By KJ Mullins     Jul 20, 2009 in Environment
A century ago, India's wild lands were home to about 40,000 tigers. Today, it's estimated only 1,000 tigers remain as a result of poachers and big game hunters.
The two reserves, Panna and Sariska National Park, no longer have a tiger population.
Many of the tigers have been lost due to Asia's demand for tiger bones, claws and skin. The animal parts are used in traditional medicines.
Tigers have also died as a result of electric fences, illegal logging and fighting among the few remaining males.
Panna park, once home to 24 tigers, has had no sightings since January.
The Wildlife Institute of India had stated in 2007 that the nation's tigers were doing well within the reserves but not in the protected forest areas. At that time it was urged though for measures to be taken to save the species.
National Geographic reported in 2007:
"Indian tigers are not entirely down and out," said Sujoy Banerjee, head of the species conservation program at the Indian branch of the international conservation organization WWF."But if we don't wake up now, the only tigers we will see will be at the zoo."
The number of tigers surveyed that year seemed to differ from conservation groups and the Indian government. It was stated that the government did not want to report that the number of animals had decreased as much as the wildlife groups had indicated.
As the numbers dwindled in 2008 wildlife experts urged the government to save the felines.
BBC reported then:
"It is now time to act and save tigers from human beings. We have to create inviolate areas for tigers and provide modern weapons to forest guards," conservationist Valmik Thapar told Hindustan Times newspaper.
Valmir Thapar spoke to the Wall Street Journal about the demise of tigers in his native India.
Sleeping Tiger
by pandiyan
In India, 18 per cent of the land that is left as forest land. As that land degrades, the water supply also degrades. The disappearance of the tiger is a sign of the destruction of the ecosystem, something that has an impact on the entire animal population including humans.
It is becoming doubtful that the tiger population in India can be saved.

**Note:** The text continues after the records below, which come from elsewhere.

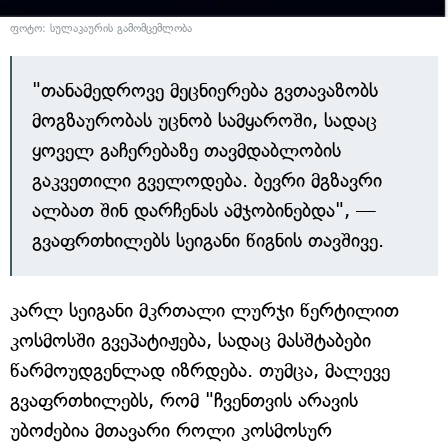
ფოტო: სულაკაურის გამომცემლობა
"თანამედროვე მეცნიერება გვთავაზობს
მოგზაურობას უცნობ სამყაროში, სადაც
ყოველ გაჩერებაზე თავმდაბლობის
გაკვეთილი გველოდება. ბევრი მგზავრი
ალბათ შინ დარჩენას ამჯობინებდა", —
გვაფრთხილებს სეიგანი წიგნის თავშივე.
კარლ სეიგანი მკრთალი ლურჯი წერტილით
კოსმოსში გვეპატიჟება, სადაც მასშტაბები
წარმოუდგენლად იზრდება. თუმცა, მალევე
გვაფრთხილებს, რომ "ჩვენთვის არავის
უბოძებია მთავარი როლი კოსმოსურ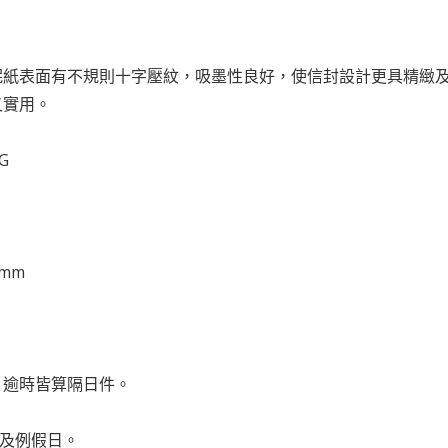
：
妮紙表面有不規則十字壓紋，吸墨性良好，使信封設計更具精緻
又實用。
G
 mm
前，逾時皆算隔日件。
日及例假日。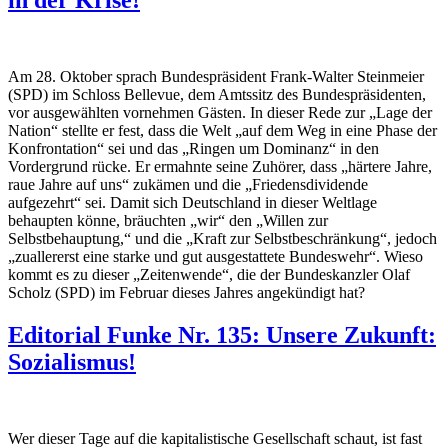
in der Krise!
Am 28. Oktober sprach Bundespräsident Frank-Walter Steinmeier
(SPD) im Schloss Bellevue, dem Amtssitz des Bundespräsidenten,
vor ausgewählten vornehmen Gästen. In dieser Rede zur „Lage der
Nation“ stellte er fest, dass die Welt „auf dem Weg in eine Phase der
Konfrontation“ sei und das „Ringen um Dominanz“ in den
Vordergrund rücke. Er ermahnte seine Zuhörer, dass „härtere Jahre,
raue Jahre auf uns“ zukämen und die „Friedensdividende
aufgezehrt“ sei. Damit sich Deutschland in dieser Weltlage
behaupten könne, bräuchten „wir“ den „Willen zur
Selbstbehauptung,“ und die „Kraft zur Selbstbeschränkung“, jedoch
„zuallererst eine starke und gut ausgestattete Bundeswehr“. Wieso
kommt es zu dieser „Zeitenwende“, die der Bundeskanzler Olaf
Scholz (SPD) im Februar dieses Jahres angekündigt hat?
Editorial Funke Nr. 135: Unsere Zukunft:
Sozialismus!
Wer dieser Tage auf die kapitalistische Gesellschaft schaut, ist fast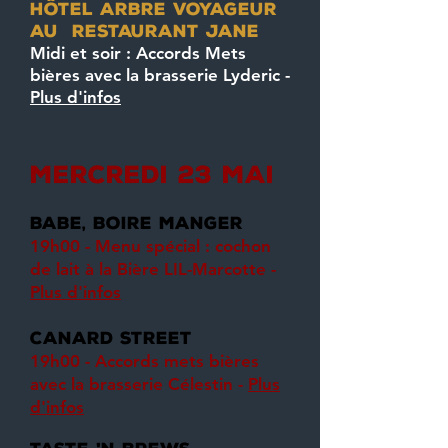
HÔTEL ARBRE VOYAGEUR
au RESTAURANT JANE
Midi et soir : Accords Mets
bières avec la brasserie Lyderic -
Plus d'infos
mercredi 23 mai
Babe, boire manger
19h00 - Menu spécial : cochon
de lait à la Bière LIL-Marcotte -
Plus d'infos
canard street
19h00 - Accords mets bières
avec la brasserie Célestin -
Plus
d'infos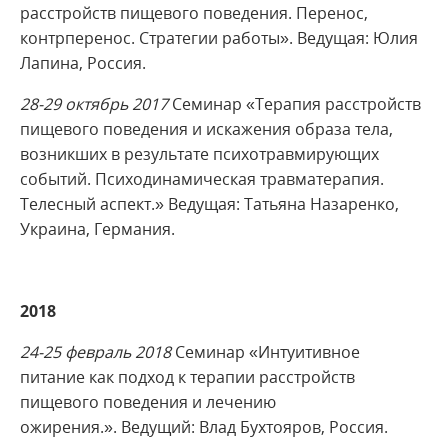
расстройств пищевого поведения. Перенос,
контрперенос. Стратегии работы». Ведущая: Юлия
Лапина, Россия.
28-29 октябрь 2017
Семинар «Терапия расстройств
пищевого поведения и искажения образа тела,
возникших в результате психотравмирующих
событий. Психодинамическая травматерапия.
Телесный аспект.» Ведущая: Татьяна Назаренко,
Украина, Германия.
2018
24-25 февраль 2018
Семинар «Интуитивное
питание как подход к терапии расстройств
пищевого поведения и лечению
ожирения.». Ведущий: Влад Бухтояров, Россия.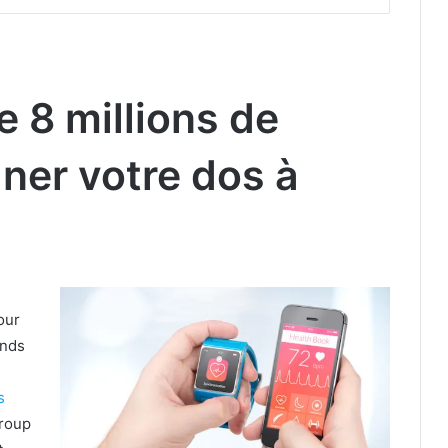
e 8 millions de
gner votre dos à
our
onds
s
Group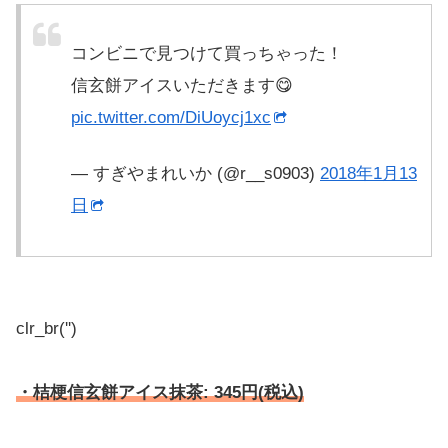
コンビニで見つけて買っちゃった！
信玄餅アイスいただきます😋
pic.twitter.com/DiUoycj1xc
— すぎやまれいか (@r__s0903)
2018年1月13
日
clr_br('
')
・桔梗信玄餅アイス抹茶: 345円(税込)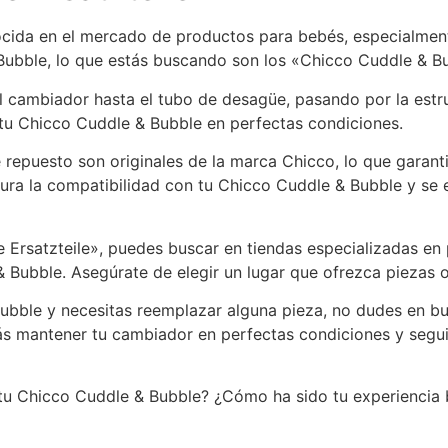
ida en el mercado de productos para bebés, especialmente
Bubble, lo que estás buscando son los «Chicco Cuddle & Bu
l cambiador hasta el tubo de desagüe, pasando por la estru
 tu Chicco Cuddle & Bubble en perfectas condiciones.
repuesto son originales de la marca Chicco, lo que garanti
egura la compatibilidad con tu Chicco Cuddle & Bubble y se 
e Ersatzteile», puedes buscar en tiendas especializadas en
Bubble. Asegúrate de elegir un lugar que ofrezca piezas or
Bubble y necesitas reemplazar alguna pieza, no dudes en b
rás mantener tu cambiador en perfectas condiciones y segu
tu Chicco Cuddle & Bubble? ¿Cómo ha sido tu experiencia 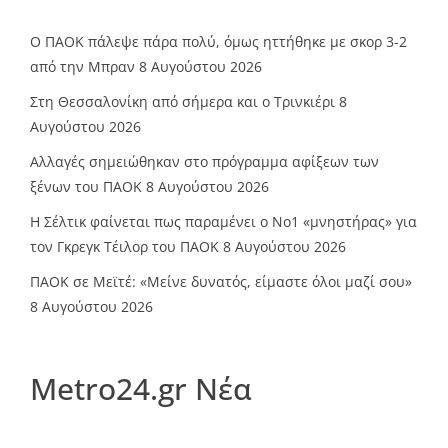
Ο ΠΑΟΚ πάλεψε πάρα πολύ, όμως ηττήθηκε με σκορ 3-2
από την Μπραν
8 Αυγούστου 2026
Στη Θεσσαλονίκη από σήμερα και ο Τρινκιέρι
8
Αυγούστου 2026
Αλλαγές σημειώθηκαν στο πρόγραμμα αφίξεων των
ξένων του ΠΑΟΚ
8 Αυγούστου 2026
Η Σέλτικ φαίνεται πως παραμένει ο Νο1 «μνηστήρας» για
τον Γκρεγκ Τέιλορ του ΠΑΟΚ
8 Αυγούστου 2026
ΠΑΟΚ σε Μεϊτέ: «Μείνε δυνατός, είμαστε όλοι μαζί σου»
8 Αυγούστου 2026
Metro24.gr Νέα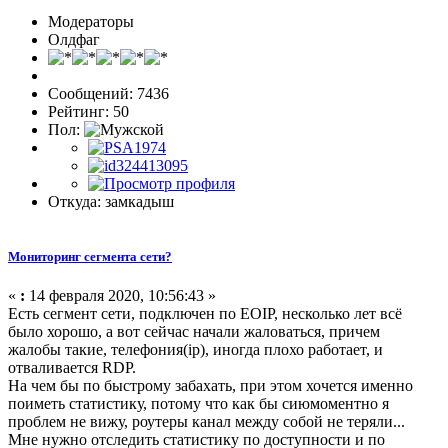
Модераторы
Олдфаг
Сообщений: 7436
Рейтинг: 50
Пол:
Откуда: замкадыш
Мониторинг сегмента сети?
«
:
14 февраля 2020, 10:56:43 »
Есть сегмент сети, подключен по EOIP, несколько лет всё
было хорошо, а вот сейчас начали жаловаться, причем
жалобы такие, телефония(ip), иногда плохо работает, и
отваливается RDP.
На чем бы по быстрому забахать, при этом хочется именно
поиметь статистику, потому что как бы сиюмоментно я
проблем не вижу, роутеры канал между собой не теряли...
Мне нужно отследить статистику по доступности и по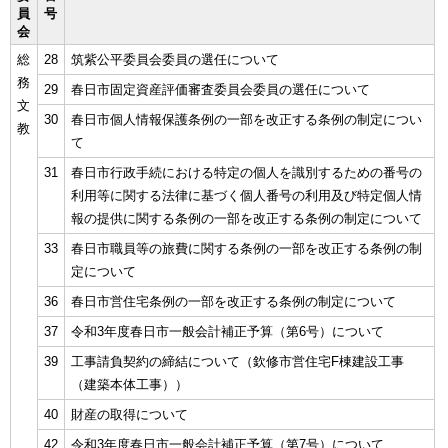
員
号
会
総
28
筑紫公平委員会委員の選任について
務
29
春日市固定資産評価審査委員会委員の選任について
文
30
春日市個人情報保護条例の一部を改正する条例の制定につい
教
て
31
春日市行政手続における特定の個人を識別するための番号の
利用等に関する法律に基づく個人番号の利用及び特定個人情
報の提供に関する条例の一部を改正する条例の制定について
33
春日市職員等の旅費に関する条例の一部を改正する条例の制
定について
36
春日市営住宅条例の一部を改正する条例の制定について
37
令和3年度春日市一般会計補正予算（第6号）について
39
工事請負契約の締結について（欽修市営住宅F棟建設工事
（建築本体工事））
40
財産の取得について
42
令和3年度春日市一般会計補正予算（第7号）について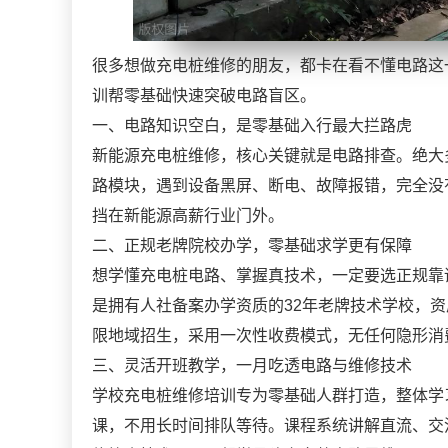
很多想做充电桩维修的朋友，都卡在看不懂电路这
训帮零基础快速突破电路盲区。
一、电路知识空白，是零基础入行最大拦路虎
新能源充电桩维修，核心关键就是电路排查。绝大
路模块，遇到设备黑屏、断电、故障报错，完全没
挡在新能源高薪行业门外。
二、正规老牌院校办学，零基础求学更有保障
想学懂充电桩电路、掌握真技术，一定要选正规靠
是拥有人社备案办学资质的32年老牌技术学校，资质编
限地域招生，采用一次性收费模式，无任何隐形消
三、灵活开班教学，一月吃透电路与维修技术
学校充电桩维修培训专为零基础人群打造，整体学
课，不用长时间排队等待。课程系统讲解直流、交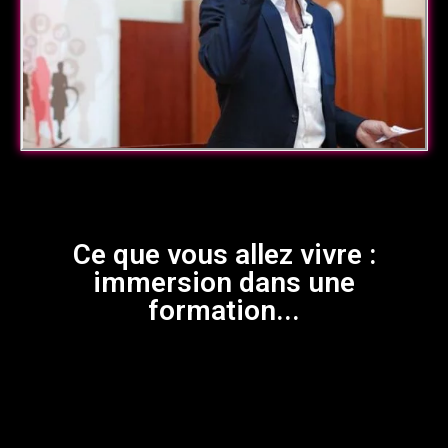
Ce que vous allez vivre :
immersion dans une
formation...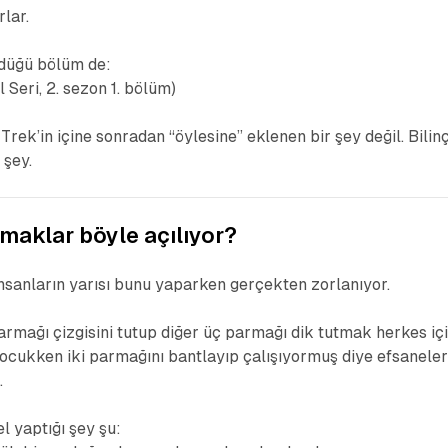
rlar.
ldüğü bölüm de:
l Seri, 2. sezon 1. bölüm)
Trek’in içine sonradan “öylesine” eklenen bir şey değil. Bilinçl
 şey.
maklar böyle açılıyor?
 İnsanların yarısı bunu yaparken gerçekten zorlanıyor.
rmağı çizgisini tutup diğer üç parmağı dik tutmak herkes iç
 çocukken iki parmağını bantlayıp çalışıyormuş diye efsanele
.
l yaptığı şey şu: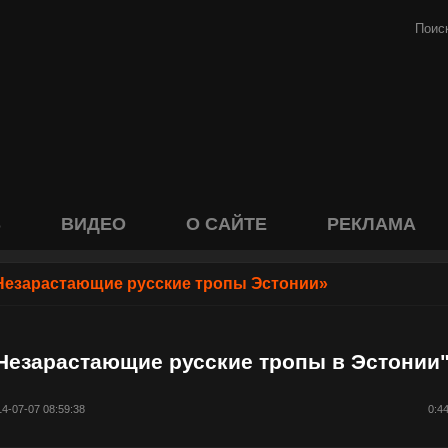
S
ВИДЕО
О САЙТЕ
РЕКЛАМА
Незарастающие русские тропы Эстонии»
Незарастающие русские тропы в Эстонии"
4-07-07 08:59:38
0:4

Since as far back as 2005 the nation's forest ministry sent warning bells to the government but the local authorities did not heed them.
Dr Raghu Chundawat, an independent scientist is one of those who has been sounding alarms. He says that the state government is still refusing to listen to the seriousness of the problem.
Ashok Kumar, deputy chair of the Wildlife Trust of India, believes that India can reverse the population decline with the tigers. "The long-term future of the tiger can be saved."
That hope is echoed by Madhya Pradesh's forest minister Rajendra Shukla reports the BBC:
"Panna is our only park which has lost on this count," he says. "Three of state's reserve forests - Kanha, Bandhavgarh and Pench - have been adjudged among the best managed tiger reserves in the country."
That statement though may be overly hopeful. Experts believe that the population is already to small for tigers to have a viable future. Even if the population could right itself the lack of law enforcement stopping poachers puts the situation on a downward spiral. Factoring in the ever expanding human population in the tiger's habitat brings the chance of survival for this magnificent feline down even lower.
Ireland Online reports:
“The government must address the core problem of sufficient protection.
“Unless heads roll, translocation of animals is not going to help as these too might be lost and the situation will not change,” Mr Bhargav, a member of the National Board for Wildlife in India said.